Of this total emissions reduction, about 40% can be attributed to the fall in demand and 60% to the shift in generation mix to lower emission sources. These changes are shown in Figures 1 and 2. For the first time for over a year, hydro generation fell slightly; this was caused by significantly reduced Snowy generation in July 2013, compared with July 2012. Gas and black coal generation also fell slightly, while brown coal and wind were virtually unchanged.

 

In late June, AEMO released the detailed data behind its most recently published set of electricity demand projections for the NEM (which has modest demand growth resuming in the near future). The published data includes estimates of the contribution which rooftop PV is now making to total electricity consumption. Strikingly, AEMO estimates that PV generation increased by nearly 1.3 TWh in 2012-13, compared with 2011-12. This suggests that PV accounted for about one third of the total reduction in output from NEM generators during 2012-13, making it an important driver of the changes in the electricity market.

Figures 3 and 4 show the continuing downward trend in demand in the various NEM regional markets. They also show that total demand in WA, while not clearly decreasing, is certainly not growing, and in fact has not increased for two years. Given the State’s high rates of population and economic growth, no increase in demand for electricity implies a substantial fall in per capita demand and in the electricity intensity of the State’s economy, of similar size to that being experienced in the NEM states.

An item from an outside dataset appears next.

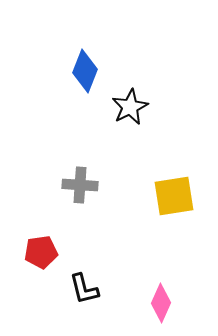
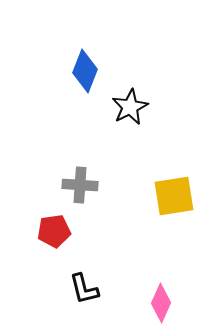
red pentagon: moved 13 px right, 21 px up
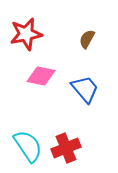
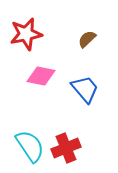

Now that the time of winter peak electricity demand has passed, this issue of Cedex® Electricity Update includes an update of the year on year system seasonal peak demand in each state market. Peak demand determines the required capacity of transmission and distribution systems and hence is a major driver of investment in these sectors of the electricity supply industry.

As Figure 5 shows, in every state market except Tasmania (not shown), and the occasional exception of NSW, annual peak demand occurs in summer and is caused by the demand for space cooling on very hot days. Around 2006 and 2007 there was a general expectation that summer peaks would continue to grow rapidly, and this led to regulatory approval for very large investments in additional transmission and distribution capacity. These costs have been a very large contributor to the increase in electricity prices experienced since that time.

 

In fact, as Table 5 shows, summer peaks have not grown for several years. The highest ever peak in Victoria was four years ago last summer, the highest in Queensland three years ago, and in NSW and SA two years ago. Some commentary has suggested that the reduction in peak demand has been caused by the absence of very hot days in recent summers.

Analysis by pitt&sherry has demonstrated that this is not the case, by examining the relationship between the severity of the weather on the actual peak demand day and the size of the peak.

In Queensland, for example, the peak day in 2011-12 was hotter than any since 1999-2000, but peak demand was lower than it had been in either 2009-10 or 2010- 11. Increased energy efficiency, changing electricity consumer behaviour, increased uptake of rooftop PV, and the other factors which have been driving reduced demand for electrical energy are also reducing the size of demand on peak days.